→ Request
Nothing but the lines from the one containing "assign f5 = x2;" through the last line of the records belongs in the answer, copied exactly and with the pictures left out.
*** Task material ***
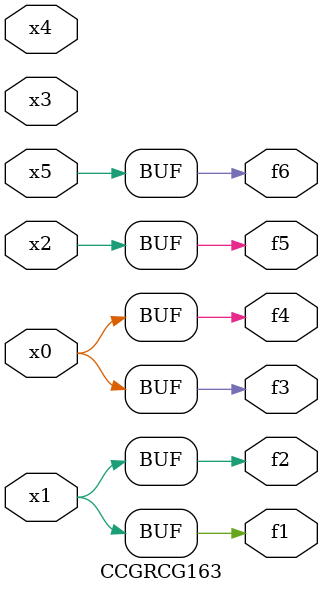
<source format=v>
module CCGRCG163(
	input x0, x1, x2, x3, x4, x5,
	output f1, f2, f3, f4, f5, f6
);
	assign f1 = x1;
	assign f2 = x1;
	assign f3 = x0;
	assign f4 = x0;
	assign f5 = x2;
	assign f6 = x5;
endmodule

</source>
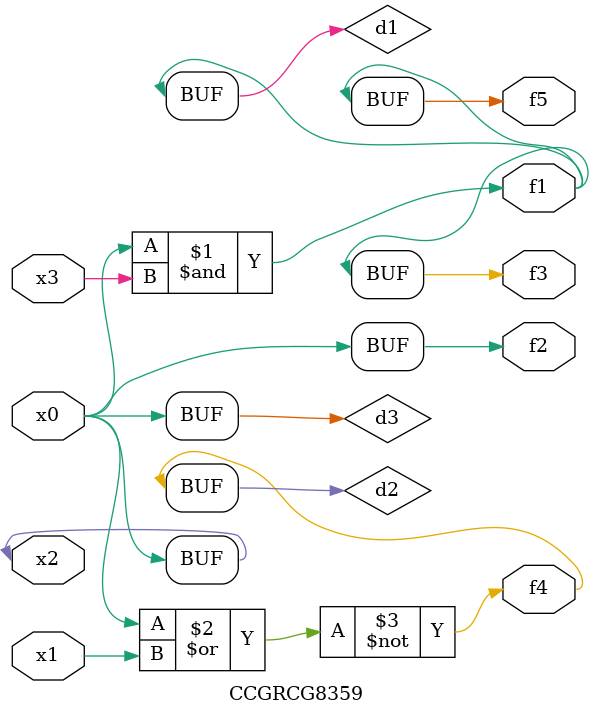
<source format=v>
module CCGRCG8359(
	input x0, x1, x2, x3,
	output f1, f2, f3, f4, f5
);

	wire d1, d2, d3;

	and (d1, x2, x3);
	nor (d2, x0, x1);
	buf (d3, x0, x2);
	assign f1 = d1;
	assign f2 = d3;
	assign f3 = d1;
	assign f4 = d2;
	assign f5 = d1;
endmodule

</source>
***
→ Answer for the task
	assign f5 = x2;
	assign f6 = x5;
endmodule

</source>
<source format=v>
module CCGRCG8359(
	input x0, x1, x2, x3,
	output f1, f2, f3, f4, f5
);

	wire d1, d2, d3;

	and (d1, x2, x3);
	nor (d2, x0, x1);
	buf (d3, x0, x2);
	assign f1 = d1;
	assign f2 = d3;
	assign f3 = d1;
	assign f4 = d2;
	assign f5 = d1;
endmodule

</source>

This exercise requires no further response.